#### Supplied data ####

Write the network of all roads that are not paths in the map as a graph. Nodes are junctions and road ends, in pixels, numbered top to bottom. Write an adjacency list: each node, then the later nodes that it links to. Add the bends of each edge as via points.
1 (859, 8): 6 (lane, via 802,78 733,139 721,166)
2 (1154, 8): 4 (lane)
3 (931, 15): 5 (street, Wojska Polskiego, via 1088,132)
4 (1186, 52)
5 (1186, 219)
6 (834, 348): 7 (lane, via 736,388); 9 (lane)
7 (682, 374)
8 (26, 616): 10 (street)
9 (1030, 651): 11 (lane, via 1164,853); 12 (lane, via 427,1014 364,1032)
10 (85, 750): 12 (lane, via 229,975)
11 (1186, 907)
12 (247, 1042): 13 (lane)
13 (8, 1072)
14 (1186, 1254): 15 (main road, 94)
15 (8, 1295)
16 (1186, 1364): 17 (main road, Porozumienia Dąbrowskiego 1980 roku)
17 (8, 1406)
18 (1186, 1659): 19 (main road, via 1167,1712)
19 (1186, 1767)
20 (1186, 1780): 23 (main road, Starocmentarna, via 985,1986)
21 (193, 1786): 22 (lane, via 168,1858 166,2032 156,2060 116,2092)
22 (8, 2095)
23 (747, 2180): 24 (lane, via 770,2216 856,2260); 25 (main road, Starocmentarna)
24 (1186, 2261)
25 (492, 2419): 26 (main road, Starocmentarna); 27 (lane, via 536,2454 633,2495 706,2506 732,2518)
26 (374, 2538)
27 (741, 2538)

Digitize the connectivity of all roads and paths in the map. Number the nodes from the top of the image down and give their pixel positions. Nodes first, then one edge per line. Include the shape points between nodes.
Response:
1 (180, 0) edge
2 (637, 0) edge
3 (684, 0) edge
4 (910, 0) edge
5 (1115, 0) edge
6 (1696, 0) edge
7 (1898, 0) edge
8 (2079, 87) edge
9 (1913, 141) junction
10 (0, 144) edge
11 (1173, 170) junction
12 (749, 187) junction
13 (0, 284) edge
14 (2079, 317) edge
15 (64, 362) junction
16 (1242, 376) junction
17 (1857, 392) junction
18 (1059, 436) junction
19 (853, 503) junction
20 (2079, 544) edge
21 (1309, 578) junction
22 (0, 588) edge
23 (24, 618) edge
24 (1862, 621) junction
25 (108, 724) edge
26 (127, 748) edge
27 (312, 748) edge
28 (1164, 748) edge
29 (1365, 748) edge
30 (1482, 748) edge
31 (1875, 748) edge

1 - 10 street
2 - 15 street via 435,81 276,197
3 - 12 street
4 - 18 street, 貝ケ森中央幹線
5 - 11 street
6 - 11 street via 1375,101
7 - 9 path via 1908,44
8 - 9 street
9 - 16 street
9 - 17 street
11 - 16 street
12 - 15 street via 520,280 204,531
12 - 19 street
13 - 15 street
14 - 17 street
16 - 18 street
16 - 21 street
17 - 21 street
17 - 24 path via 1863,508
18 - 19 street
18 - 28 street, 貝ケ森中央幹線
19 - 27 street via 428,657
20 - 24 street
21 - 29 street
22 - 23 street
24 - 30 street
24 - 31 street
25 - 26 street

####

## [Work item]
Using the entries above, quote each line verbatim from the first through the line that contains "Digitize the connectivity".

## [Answer for the task]
Write the network of all roads that are not paths in the map as a graph. Nodes are junctions and road ends, in pixels, numbered top to bottom. Write an adjacency list: each node, then the later nodes that it links to. Add the bends of each edge as via points.
1 (859, 8): 6 (lane, via 802,78 733,139 721,166)
2 (1154, 8): 4 (lane)
3 (931, 15): 5 (street, Wojska Polskiego, via 1088,132)
4 (1186, 52)
5 (1186, 219)
6 (834, 348): 7 (lane, via 736,388); 9 (lane)
7 (682, 374)
8 (26, 616): 10 (street)
9 (1030, 651): 11 (lane, via 1164,853); 12 (lane, via 427,1014 364,1032)
10 (85, 750): 12 (lane, via 229,975)
11 (1186, 907)
12 (247, 1042): 13 (lane)
13 (8, 1072)
14 (1186, 1254): 15 (main road, 94)
15 (8, 1295)
16 (1186, 1364): 17 (main road, Porozumienia Dąbrowskiego 1980 roku)
17 (8, 1406)
18 (1186, 1659): 19 (main road, via 1167,1712)
19 (1186, 1767)
20 (1186, 1780): 23 (main road, Starocmentarna, via 985,1986)
21 (193, 1786): 22 (lane, via 168,1858 166,2032 156,2060 116,2092)
22 (8, 2095)
23 (747, 2180): 24 (lane, via 770,2216 856,2260); 25 (main road, Starocmentarna)
24 (1186, 2261)
25 (492, 2419): 26 (main road, Starocmentarna); 27 (lane, via 536,2454 633,2495 706,2506 732,2518)
26 (374, 2538)
27 (741, 2538)

Digitize the connectivity of all roads and paths in the map. Number the nodes from the top of the image down and give their pixel positions. Nodes first, then one edge per line. Include the shape points between nodes.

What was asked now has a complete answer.